- Genre: Drama
- Written by: Dan Levine
- Directed by: Michael Switzer
- Starring: Patty Duke; William Devane; Natasha Melnick; Kaj-Erik Eriksen; Elisabeth Rosen;
- Music by: David Mansfield
- Country of origin: United States
- Original language: English

Production
- Executive producers: John Morrissey; Lawrence Turman;
- Producer: Preston Fischer
- Cinematography: Thomas Burstyn
- Editor: Charles Bornstein
- Running time: 90 minutes
- Production companies: Columbia TriStar Television; The Turman-Morrissey Company;

Original release
- Network: CBS
- Release: April 26, 2000

= Miracle on the Mountain: The Kincaid Family Story =

Miracle on the Mountain: The Kincaid Family Story is a 2000 American drama television film directed by Michael Switzer, written by Dan Levine, and starring Patty Duke, William Devane. Natasha Melnick, Kaj-Erik Eriksen and Elisabeth Rosen. It aired on CBS on April 26, 2000.

==Plot==
Synopsis

A problematic and wealthy family travels to the mountains for a family celebration, but their private plane develops some troubles and crashes on an isolated and cold mountain. Now, the family must work together to survive the extreme wilderness conditions, including an avalanche.

Story

A plane crashes into the forests during the winter and only the Kincaid family survives. They then travel through the forest in search of rescue. The father collapses in the middle of searching and they find a cabin that is unfortunately broken. Meanwhile, a search and rescue team lands in the area and sets off to find the family.

The family uses the cabin to their advantage and uses the broken pieces to start fires while the father, who may be suffering from Frostbite, stays inside the cabin weak. They later decide to not leave the cabin and use their supposed only flare to start a fire. On the next day, the family digs a hole for the father to sleep in after scavenging the cabin’s resources.

The search and rescue team begins to get ready to leave after concluding that the family died in the crash before an relative of the family finds a drawing on a tree and urges the team to find the family.

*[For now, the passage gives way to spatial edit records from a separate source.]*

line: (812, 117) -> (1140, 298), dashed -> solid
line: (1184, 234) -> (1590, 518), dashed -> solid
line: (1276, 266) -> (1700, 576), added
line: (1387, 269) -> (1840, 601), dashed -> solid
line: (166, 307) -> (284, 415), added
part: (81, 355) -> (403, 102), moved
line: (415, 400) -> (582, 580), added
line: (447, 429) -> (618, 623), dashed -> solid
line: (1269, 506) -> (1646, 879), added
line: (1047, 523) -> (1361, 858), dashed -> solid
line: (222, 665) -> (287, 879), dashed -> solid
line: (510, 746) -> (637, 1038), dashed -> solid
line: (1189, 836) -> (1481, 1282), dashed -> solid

The family, now all living in a hole, notices at dawn a sound. The brother looks out to see two men riding a snow motorcycle. Despite the father not waking up, the brother sets off to chase the men with a skateboard. The skateboard breaks mid-run so he continues the chase on foot. After climbing a hill, he sees the two men, throws a flare that he has been keeping, and blacks out.

The two men find the brother and the rest of the family and take them back to the search and rescue base where they reunite with their relative and get back home.

==Cast==
- Patty Duke as Anne Kincaid
- William Devane as Tom Kincaid
- Natasha Melnick as Susan Kincaid
- Kaj-Erik Eriksen as Rick Kincaid
- Elisabeth Rosen as Carla Kincaid
- Armando Valdes-Kennedy as Charlie Sanchez
- Kevin McNulty as Dave
- Ingrid Torrance as Alexis
- William Sanderson as Helicopter Pilot
- Kene Holliday as Jack Calloway

==Reception==
Laura Fries from Variety gave the film a negative review, stating: "Keep moving, folks. Nothing new to see here unless you haven’t gotten your fill of the jeopardy of the week. In fact, this latest family drama isn’t even based on a true story. Heck, it’s not even inspired by a real incident. "Miracle on the Mountain" is touted by CBS as a movie "suggested by actual events." At this point, you might as well just admit it's fiction, and not particularly good fiction at that.". David Parkinson from Radio Times gave the film two out of five stars, concluding: "Director Michael Switzer makes the most of the scenery and stages an impressive avalanche, but the domestic duelling rapidly becomes wearisome."